Cloudy sky, waves on the sea, the sun is
shining

Making self-signed TLS happen

09 Aug 2012

The IETF is in a pickle again. The security conscious folks would very much like to make TLS the norm for HTTP/2.0, but there is this little problem of certificate management. TLS requires that the server presents a public key certificate. Browsers like IE9 only trust the certificate if it is signed by a certification authority, but getting a signature like that costs money. A few hundred dollars here or there is not a problem for the big sites, but it is a significant expense for the smaller folks. They prefer a simpler solution, deploying TLS with "self-signed" certificates, which they can manufacture freely. But then, self-signed certificates are not all that secure…

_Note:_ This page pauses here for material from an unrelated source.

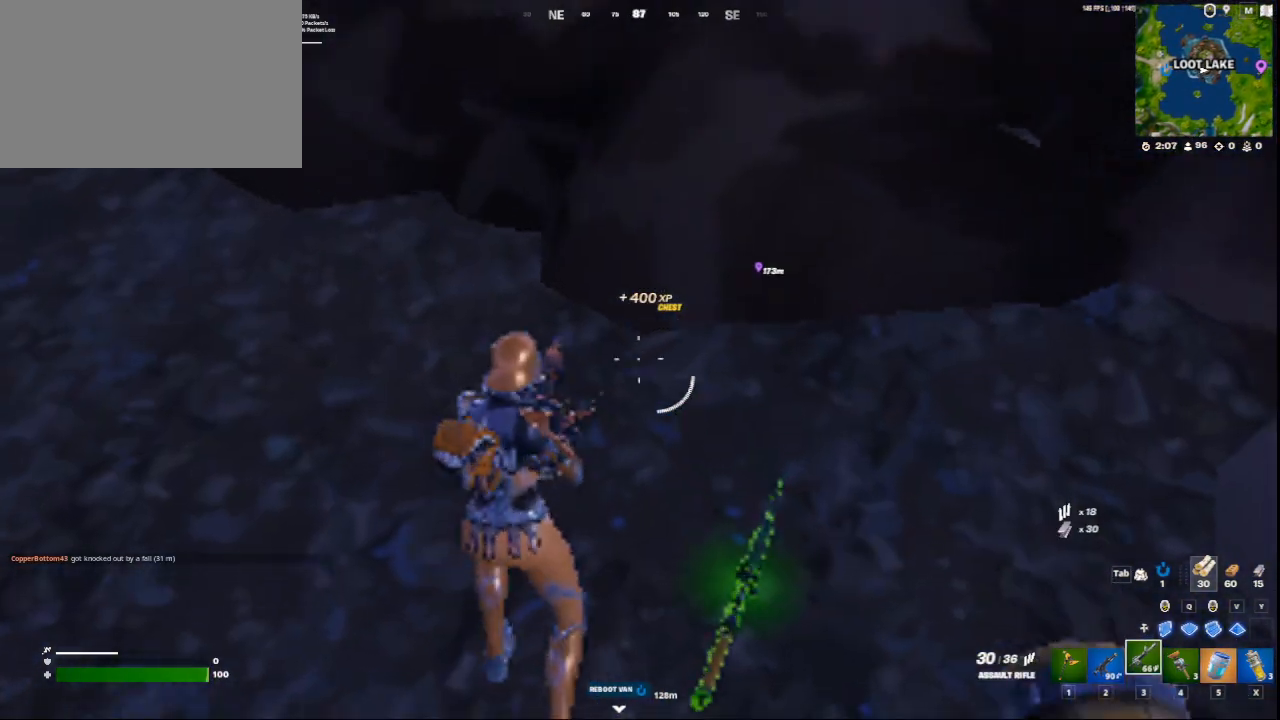
{"keys": ["a", "w"], "mouse": [], "mouse_move": "still", "events": [[42, "a", "down"]]}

Suppose that www.example.com tries to secure its TLS connections with a self-signed certificate. Alice clicks on the link, but a hacker managed to pollute her DNS server, and the request is redirected to a hacker-controlled server. That server can provide its own self signed certificate. Alice sees a "secure" connection, and believes she is landing at the right place, but her connection is really controlled by the attacker. Many see that as a fatal flaw of the "self-signed certificate" approach. The simple analysis is "self-signed bad, authority-signed good." But things are not so simple.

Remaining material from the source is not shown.